Original languageEnglish
Pages (from-to)1304-1313
JournalTropical Medicine and International Health
Issue number12
Early online date3 Oct 2018
Publication statusPublished - Dec 2018


King's Authors


We aimed at estimating the seroprevalence of Toxoplasma gondii (T. gondii) infection in older adults living in Central Africa and investigating its association with dementia using data from the Epidemiology of Dementia in Central Africa (EPIDEMCA) programme.

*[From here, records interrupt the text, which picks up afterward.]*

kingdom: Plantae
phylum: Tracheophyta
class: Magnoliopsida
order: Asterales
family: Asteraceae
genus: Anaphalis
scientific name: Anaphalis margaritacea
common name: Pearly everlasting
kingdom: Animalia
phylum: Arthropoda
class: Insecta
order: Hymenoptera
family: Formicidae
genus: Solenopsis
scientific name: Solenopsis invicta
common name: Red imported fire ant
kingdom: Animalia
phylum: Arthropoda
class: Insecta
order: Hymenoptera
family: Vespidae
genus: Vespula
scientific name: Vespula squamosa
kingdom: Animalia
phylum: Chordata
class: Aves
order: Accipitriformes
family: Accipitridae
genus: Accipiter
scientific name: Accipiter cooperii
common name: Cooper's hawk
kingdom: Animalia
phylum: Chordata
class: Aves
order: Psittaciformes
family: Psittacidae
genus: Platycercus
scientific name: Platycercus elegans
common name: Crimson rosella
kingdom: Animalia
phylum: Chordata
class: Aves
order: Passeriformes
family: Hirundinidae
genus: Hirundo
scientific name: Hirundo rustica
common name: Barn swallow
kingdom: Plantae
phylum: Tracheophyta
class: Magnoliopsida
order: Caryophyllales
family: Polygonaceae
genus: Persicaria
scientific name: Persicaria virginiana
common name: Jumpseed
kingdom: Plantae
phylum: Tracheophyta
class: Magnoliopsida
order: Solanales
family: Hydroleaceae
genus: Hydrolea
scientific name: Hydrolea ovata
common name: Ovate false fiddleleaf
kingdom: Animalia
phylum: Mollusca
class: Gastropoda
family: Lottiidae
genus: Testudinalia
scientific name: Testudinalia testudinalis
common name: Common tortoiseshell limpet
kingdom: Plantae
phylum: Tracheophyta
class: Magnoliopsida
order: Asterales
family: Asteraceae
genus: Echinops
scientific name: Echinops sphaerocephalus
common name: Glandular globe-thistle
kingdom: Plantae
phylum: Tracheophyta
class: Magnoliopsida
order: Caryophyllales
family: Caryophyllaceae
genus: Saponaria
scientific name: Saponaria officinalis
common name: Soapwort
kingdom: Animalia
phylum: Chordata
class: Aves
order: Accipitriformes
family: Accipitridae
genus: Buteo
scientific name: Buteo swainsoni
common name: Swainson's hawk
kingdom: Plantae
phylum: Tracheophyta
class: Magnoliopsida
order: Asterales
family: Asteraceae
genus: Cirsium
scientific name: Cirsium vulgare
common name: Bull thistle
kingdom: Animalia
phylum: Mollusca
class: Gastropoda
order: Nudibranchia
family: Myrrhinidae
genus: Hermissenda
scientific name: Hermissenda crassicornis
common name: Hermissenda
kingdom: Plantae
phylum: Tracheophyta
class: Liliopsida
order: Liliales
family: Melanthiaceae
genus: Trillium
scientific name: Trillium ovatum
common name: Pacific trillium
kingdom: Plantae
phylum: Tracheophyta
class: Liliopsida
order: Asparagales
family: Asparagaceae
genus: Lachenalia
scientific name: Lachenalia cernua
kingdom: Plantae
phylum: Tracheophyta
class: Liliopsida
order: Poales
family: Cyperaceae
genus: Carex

A cross-sectional multicentre population-based study was carried out among participants aged 73 (±7) years on average, living in rural and urban areas of the Central African Republic and the Republic of Congo between November 2011 and December 2012. Blood samples were collected from each consenting participant. The detection of anti-T. gondii immunoglobulin G antibodies was performed in 2014 in France using a commercially available ELISA kit. Participants were interviewed using a standardised questionnaire including sociodemographic characteristics. DSM-IV criteria were required for a diagnosis of dementia. Multivariate binary logistic regression models were used to assess the association between toxoplasmosis infection and dementia.
Among 1662 participants, the seroprevalence of toxoplasmosis was 63.0% (95% confidence interval (CI): 60.7-65.3) overall, 66.6% (95%CI: 63.4-69.8) in Central African Republic and 59.4% (95%CI: 56.1-62.7) in the Republic of Congo. In multivariate analyses, toxoplasmosis status was significantly associated with increasing age (P = 0.006), Republic of Congo (P = 0.002), urban area (P = 0.001) and previous occupation (P = 0.002). No associations between dementia and toxoplasmosis status or anti-T. gondii IgG titres were found.
Toxoplasma gondii infection was not associated with dementia among older adults in Central Africa. Our findings are consistent with previous studies and add to the knowledge on the relationship between T. gondii infection and neurological disorders.